Winning the Wavelength 24 class was Bear, owned by the husband and wife team of Caron and Steven Choate, of Mandeville, La. Caron, who helms Bear, was quick to credit her crew for their victory. “Patience and crew work, that’s what made the difference for us,” said Caron. “We also loosened everything up, eased the sails and sailed the boat as full as we could.” It’s tough to sail the boat when you open the sails up for light air,” said Steven, who trims the headsail and spinnaker on Bear. “It takes total concentration to steer the boat well when the sails are bouncing all over the place. Caron and I talk a lot about pressure when conditions are light. We used to own a Spirit 20, which was really a dog in light air, and that’s helped us. If you love light air, light air loves you.” After the second race of the day, Caron and her crew thought the regatta was won. “We thought they wouldn’t race us again and were sure that we’d won the regatta,” said Caron. “We knew something was up when no one headed in after the second race and realized we had to win the regatta again.”
The Level 70 class was owned by Pirate, which sailed to three straight first-place finishes. “It was beautiful today,” said Richard Collier, of Seabrook, Texas. “The boat was fast, the crew was great, and we just felt fast all day.” Eric Olving, trimmer aboard Pirate credited the owner for a lot of their success. “The boat is well prepared,” said Olving. “Walter Prader, the owner made sure the boat is ready to go with new sails, and we had Jay Lutz calling tactics. Three bullets feels great, you can’t do better than that.”

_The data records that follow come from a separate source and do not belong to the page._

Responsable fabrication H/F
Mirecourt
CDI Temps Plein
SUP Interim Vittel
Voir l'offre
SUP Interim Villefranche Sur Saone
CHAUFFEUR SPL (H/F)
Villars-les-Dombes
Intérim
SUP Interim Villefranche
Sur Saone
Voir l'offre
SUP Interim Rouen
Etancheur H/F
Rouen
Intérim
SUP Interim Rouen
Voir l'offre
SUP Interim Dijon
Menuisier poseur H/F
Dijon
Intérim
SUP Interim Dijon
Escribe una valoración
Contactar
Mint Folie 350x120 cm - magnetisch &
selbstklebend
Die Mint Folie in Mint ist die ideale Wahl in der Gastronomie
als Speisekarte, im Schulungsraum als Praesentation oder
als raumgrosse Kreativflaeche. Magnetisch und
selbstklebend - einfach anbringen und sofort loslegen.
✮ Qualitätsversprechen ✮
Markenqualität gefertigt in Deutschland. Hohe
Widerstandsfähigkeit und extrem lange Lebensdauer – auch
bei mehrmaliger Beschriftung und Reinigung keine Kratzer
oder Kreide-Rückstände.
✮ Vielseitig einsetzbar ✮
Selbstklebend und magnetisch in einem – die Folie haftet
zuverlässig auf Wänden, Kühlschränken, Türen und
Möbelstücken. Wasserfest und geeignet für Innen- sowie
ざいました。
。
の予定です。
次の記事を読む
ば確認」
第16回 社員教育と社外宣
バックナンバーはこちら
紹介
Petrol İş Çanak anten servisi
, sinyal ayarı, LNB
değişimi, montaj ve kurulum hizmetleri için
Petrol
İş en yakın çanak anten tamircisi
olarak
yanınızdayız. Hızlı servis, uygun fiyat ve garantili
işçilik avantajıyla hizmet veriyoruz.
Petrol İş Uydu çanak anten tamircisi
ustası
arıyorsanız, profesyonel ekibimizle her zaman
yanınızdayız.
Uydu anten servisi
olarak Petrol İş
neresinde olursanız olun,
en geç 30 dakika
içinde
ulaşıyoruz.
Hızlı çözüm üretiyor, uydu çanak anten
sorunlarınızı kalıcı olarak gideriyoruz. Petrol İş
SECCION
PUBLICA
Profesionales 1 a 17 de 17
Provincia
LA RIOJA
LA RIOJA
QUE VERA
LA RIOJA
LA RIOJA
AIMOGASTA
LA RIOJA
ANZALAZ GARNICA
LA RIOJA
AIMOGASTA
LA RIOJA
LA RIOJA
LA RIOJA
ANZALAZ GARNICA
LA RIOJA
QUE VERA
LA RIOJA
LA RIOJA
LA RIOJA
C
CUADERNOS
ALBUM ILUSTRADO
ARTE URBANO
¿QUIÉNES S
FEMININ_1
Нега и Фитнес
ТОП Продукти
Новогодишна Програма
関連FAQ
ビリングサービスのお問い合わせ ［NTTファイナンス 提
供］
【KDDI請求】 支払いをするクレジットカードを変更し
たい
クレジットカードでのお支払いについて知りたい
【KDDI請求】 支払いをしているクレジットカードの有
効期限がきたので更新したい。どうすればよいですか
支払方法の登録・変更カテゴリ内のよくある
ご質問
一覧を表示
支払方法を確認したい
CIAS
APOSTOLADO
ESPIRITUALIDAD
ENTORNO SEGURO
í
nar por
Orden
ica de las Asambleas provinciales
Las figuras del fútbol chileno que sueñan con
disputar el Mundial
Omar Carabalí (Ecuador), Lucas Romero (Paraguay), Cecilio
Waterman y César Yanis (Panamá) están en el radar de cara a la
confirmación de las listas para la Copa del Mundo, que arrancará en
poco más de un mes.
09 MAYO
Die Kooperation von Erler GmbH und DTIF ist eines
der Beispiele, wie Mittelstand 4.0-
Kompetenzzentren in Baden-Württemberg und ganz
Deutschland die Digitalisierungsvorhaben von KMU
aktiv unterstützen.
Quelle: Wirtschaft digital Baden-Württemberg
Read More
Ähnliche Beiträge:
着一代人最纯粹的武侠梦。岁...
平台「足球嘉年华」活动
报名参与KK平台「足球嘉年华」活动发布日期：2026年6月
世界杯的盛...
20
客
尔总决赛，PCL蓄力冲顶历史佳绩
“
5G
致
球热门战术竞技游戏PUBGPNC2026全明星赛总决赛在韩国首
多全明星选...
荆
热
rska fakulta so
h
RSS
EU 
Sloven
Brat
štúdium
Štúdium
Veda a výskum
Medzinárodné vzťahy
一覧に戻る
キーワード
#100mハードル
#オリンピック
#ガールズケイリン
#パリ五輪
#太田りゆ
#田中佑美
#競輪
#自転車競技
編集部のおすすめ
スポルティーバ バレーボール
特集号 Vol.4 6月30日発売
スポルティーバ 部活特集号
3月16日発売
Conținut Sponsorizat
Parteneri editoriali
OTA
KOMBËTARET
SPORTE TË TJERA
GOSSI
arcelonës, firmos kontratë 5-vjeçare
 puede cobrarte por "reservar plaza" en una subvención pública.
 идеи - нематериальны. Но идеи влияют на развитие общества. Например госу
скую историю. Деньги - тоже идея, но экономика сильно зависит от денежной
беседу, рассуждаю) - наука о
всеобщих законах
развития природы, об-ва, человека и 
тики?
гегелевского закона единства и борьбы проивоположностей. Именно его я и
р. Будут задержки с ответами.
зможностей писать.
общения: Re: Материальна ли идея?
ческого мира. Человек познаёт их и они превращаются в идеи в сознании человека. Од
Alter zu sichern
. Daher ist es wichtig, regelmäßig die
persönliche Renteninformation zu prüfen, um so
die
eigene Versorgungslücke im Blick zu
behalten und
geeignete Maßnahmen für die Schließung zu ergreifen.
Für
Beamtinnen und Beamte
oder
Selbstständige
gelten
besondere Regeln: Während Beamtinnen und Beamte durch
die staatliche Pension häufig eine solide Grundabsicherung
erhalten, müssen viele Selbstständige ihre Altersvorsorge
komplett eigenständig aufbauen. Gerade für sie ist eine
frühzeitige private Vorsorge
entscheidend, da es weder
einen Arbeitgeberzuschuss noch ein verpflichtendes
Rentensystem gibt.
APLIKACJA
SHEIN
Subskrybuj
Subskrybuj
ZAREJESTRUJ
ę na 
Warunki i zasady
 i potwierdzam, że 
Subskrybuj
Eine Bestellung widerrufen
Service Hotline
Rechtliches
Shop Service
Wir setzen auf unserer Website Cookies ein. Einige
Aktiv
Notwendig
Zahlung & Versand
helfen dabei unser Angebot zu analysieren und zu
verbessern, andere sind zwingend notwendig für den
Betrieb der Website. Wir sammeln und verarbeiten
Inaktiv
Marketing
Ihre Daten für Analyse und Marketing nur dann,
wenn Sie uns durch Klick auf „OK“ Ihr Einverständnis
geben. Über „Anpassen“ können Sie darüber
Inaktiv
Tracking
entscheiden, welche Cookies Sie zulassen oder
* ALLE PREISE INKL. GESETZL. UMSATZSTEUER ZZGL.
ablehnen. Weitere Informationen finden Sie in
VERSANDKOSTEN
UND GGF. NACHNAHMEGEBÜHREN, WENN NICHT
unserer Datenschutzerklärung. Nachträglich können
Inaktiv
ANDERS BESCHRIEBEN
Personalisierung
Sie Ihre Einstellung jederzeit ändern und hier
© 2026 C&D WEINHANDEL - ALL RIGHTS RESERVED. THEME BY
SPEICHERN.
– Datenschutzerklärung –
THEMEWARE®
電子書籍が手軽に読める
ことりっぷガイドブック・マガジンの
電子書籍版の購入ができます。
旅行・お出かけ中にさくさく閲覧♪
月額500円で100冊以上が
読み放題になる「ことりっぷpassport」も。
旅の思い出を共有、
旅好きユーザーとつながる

Stepping into first place in the Level 40 class was Roxanne, a 1D35 owned by Doug Haas, who recovered well after their collision with the committee boat on Day 2. “We had a full-on match race with Kenai, a J/44 that was the only boat in the class that could beat us,” said Fred Soward, the tactician on Roxanne. “We did circles with Kenai before the start, just like the America’s Cup. We had great crew work.” Wayne Caldwell, co-owner of Roxanne, who was only able to sail on the final day of racing gave a simple answer when asked how he’d enjoyed his day. “A fun day,” he replied. “What do you think?”
Next year’s Texas NOOD will be hosted by the Houston Yacht Club, a few miles north of Lakewood YC, this year’s host.